Bu noktada bir öz eleştiri yapmamız gerektiğini düşünüyorum. Bu yazdıklarım hiçte hoşuma gidiyor değil ama birisinin mevcut problemleri gündeme getirmesi gerektiğini düşünüyorum. Siyasette Antalya için al takke ver külah şeklinde yapılan bütün işlerin sonucunun referandumda bu şekilde ortaya çıktığı kanaatindeyim. Bunun yansıması Türkiye genelinde de görülmektedir. Demek ki Türkiye'nin genelinde de Antalya'daki uygulamalardan farklı bir uygulama gözlenmemektedir.
İstanbul, Bolu, Ankara ve Konya seyahatlerimdeki gözlemlerim ve konuyla ilgili Ankara'da bakanlıklardaki görüşmelerimde %52- %53 civarında ancak çıkar düşüncemi, millet sandıkta ortaya koydu. Bu millet, teşkilatlarda yapılan iyiliğe de kötülüğe de duyarsız kalmadığını göstermiş oldu. Oysa verilen babaanne aylıkları , İŞKUR’dan yapılan kısa süredeki büyük istihdamlar ve sigorta prim indirimleri sonucu değiştiremedi.

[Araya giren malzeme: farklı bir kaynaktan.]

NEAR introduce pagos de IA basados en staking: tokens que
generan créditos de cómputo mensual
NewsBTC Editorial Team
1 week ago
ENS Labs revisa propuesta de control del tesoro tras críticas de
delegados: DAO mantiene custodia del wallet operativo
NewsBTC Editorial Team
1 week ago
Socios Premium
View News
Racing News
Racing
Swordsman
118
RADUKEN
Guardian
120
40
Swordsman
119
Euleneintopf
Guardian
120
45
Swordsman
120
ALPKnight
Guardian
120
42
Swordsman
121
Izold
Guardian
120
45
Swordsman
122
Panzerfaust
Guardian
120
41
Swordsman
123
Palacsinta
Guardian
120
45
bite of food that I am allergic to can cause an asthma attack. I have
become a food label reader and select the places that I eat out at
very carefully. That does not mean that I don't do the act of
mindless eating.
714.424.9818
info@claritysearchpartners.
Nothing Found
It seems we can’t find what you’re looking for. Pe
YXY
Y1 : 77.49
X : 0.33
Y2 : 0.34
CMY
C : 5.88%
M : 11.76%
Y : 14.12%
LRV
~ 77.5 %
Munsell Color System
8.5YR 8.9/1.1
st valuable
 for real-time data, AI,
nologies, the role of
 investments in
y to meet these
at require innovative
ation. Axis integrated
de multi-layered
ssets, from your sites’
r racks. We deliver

Kendi yaptıklarını doğru görüp diğer fikirlere tamamen kapıyı kapatan teşkilatların ortaya koyabileceği sonuç ancak bu kadar olacaktı. Bir önceki yazımızda eğitimden bahsetmiştik, insanlara Allah'ı ve Resulünü anlatması gereken, nefsimize uymamamız gerektiğini hatırlatması gereken cemaatlerin, siyasete hakim olmaya çalıştığını görüyoruz.

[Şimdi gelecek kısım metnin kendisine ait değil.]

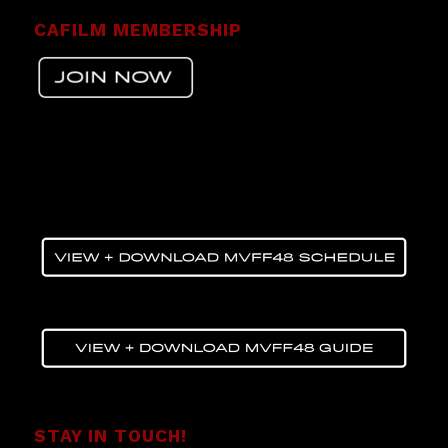
CAFILM MEMBERSHIP
STAY IN TOUCH!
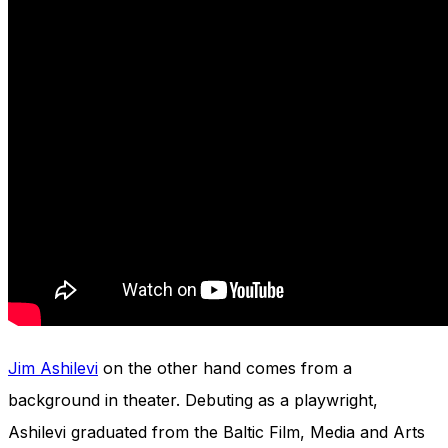
Jim Ashilevi
on the other hand comes from a
background in theater. Debuting as a playwright,
Ashilevi graduated from the Baltic Film, Media and Arts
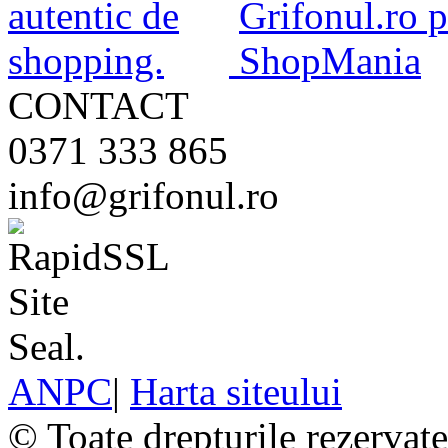
CONTACT
0371 333 865
info@grifonul.ro
ANPC
|
Harta siteului
© Toate drepturile rezervat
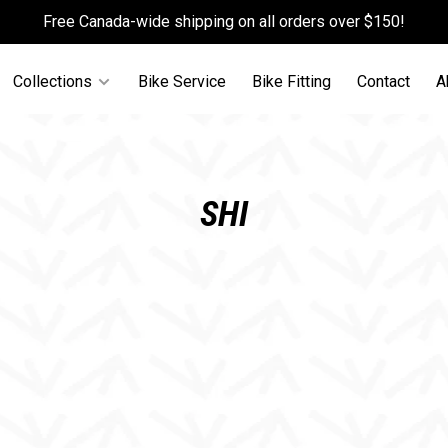
Free Canada-wide shipping on all orders over $150!
Collections
Bike Service
Bike Fitting
Contact
A
SHI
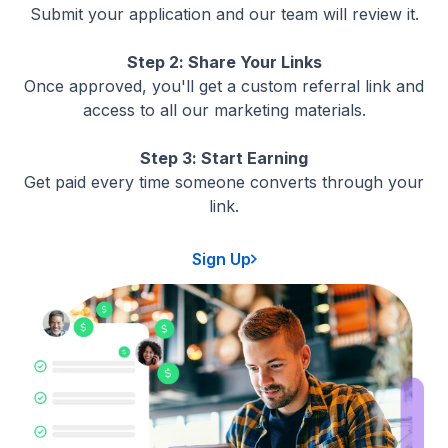
Submit your application and our team will review it.
Step 2: Share Your Links
Once approved, you'll get a custom referral link and
access to all our marketing materials.
Step 3: Start Earning
Get paid every time someone converts through your
link.
Sign Up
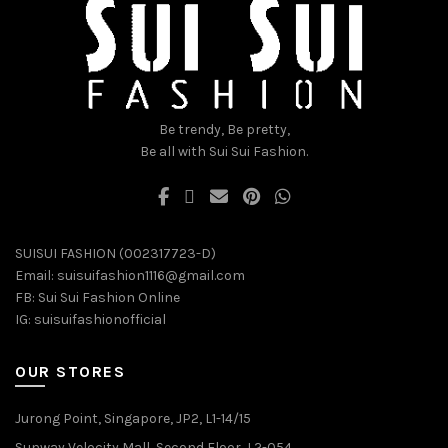
on
on
the
the
product
product
page
page
Be trendy, Be pretty,
Be all with Sui Sui Fashion.
SUISUI FASHION (002317723-D)
Email:
suisuifashion1116@gmail.com
FB:
Sui Sui Fashion Online
IG:
suisuifashionofficial
OUR STORES
Jurong Point, Singapore, JP2, L1-14/15
Sunway Velocity Mall, Second Floor, L2-054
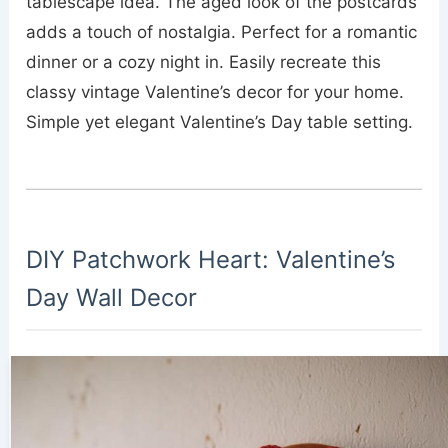
tablescape idea. The aged look of the postcards
adds a touch of nostalgia. Perfect for a romantic
dinner or a cozy night in. Easily recreate this
classy vintage Valentine’s decor for your home.
Simple yet elegant Valentine’s Day table setting.
DIY Patchwork Heart: Valentine’s
Day Wall Decor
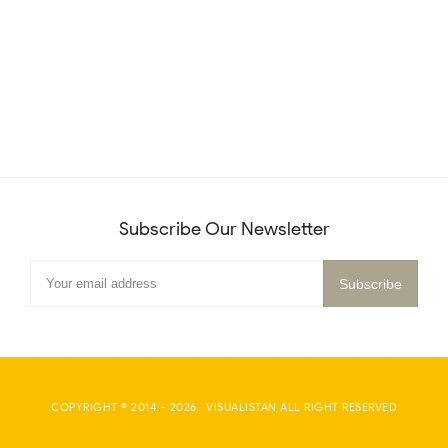
Subscribe Our Newsletter
COPYRIGHT © 2014 -
2026
·
VISUALISTAN
ALL RIGHT RESERVED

Kendi cemaatlerine kazandıracakları 15-20 öğrenciyle Cennetten müstesna köşeler kapacağını zanneden bu anlayış; Türkiye Cumhuriyeti'ndeki hangi derdimize derman olabildi ki ! Proje üretmek dedikleri ise çocukları bir yerden bir yere götürüp getirmekten başka bir şey değil. Toplumun eksiklerini giderecek, hataları görüp problemlere çözüm üretecek tarzda bir proje anlayışı olmayan hiç kimse, hiçbir cemaat, hiçbir siyasi yaklaşım sonuç vermeyecektir.
Tabanda bu işle ilgilenen kimseler olmadıkça, yukarıdan beklenen her şey başarı zamanını, kurtuluş zamanını uzatacaktır. Bu yaşadıklarımızdan ders alıp gerçek halimizin farkına vararak, siyaset kurumları, sivil toplum kuruluşları ve toplumun bütün unsurları ile kendimize çeki düzen vermeliyiz. Tabandaki bizler artık milliyetçi değil milletçi, cemaatçi değil ümmetçi tavırlar sergileyerek bu topluma faydalı olmak zorundayız. Bu toplumun çocuklarını ve neslini daha iyiye, güzele, hayra yöneltecek uygun çalışmalar, fikirler ve gerçek manada projeler ile desteklemek zorundayız.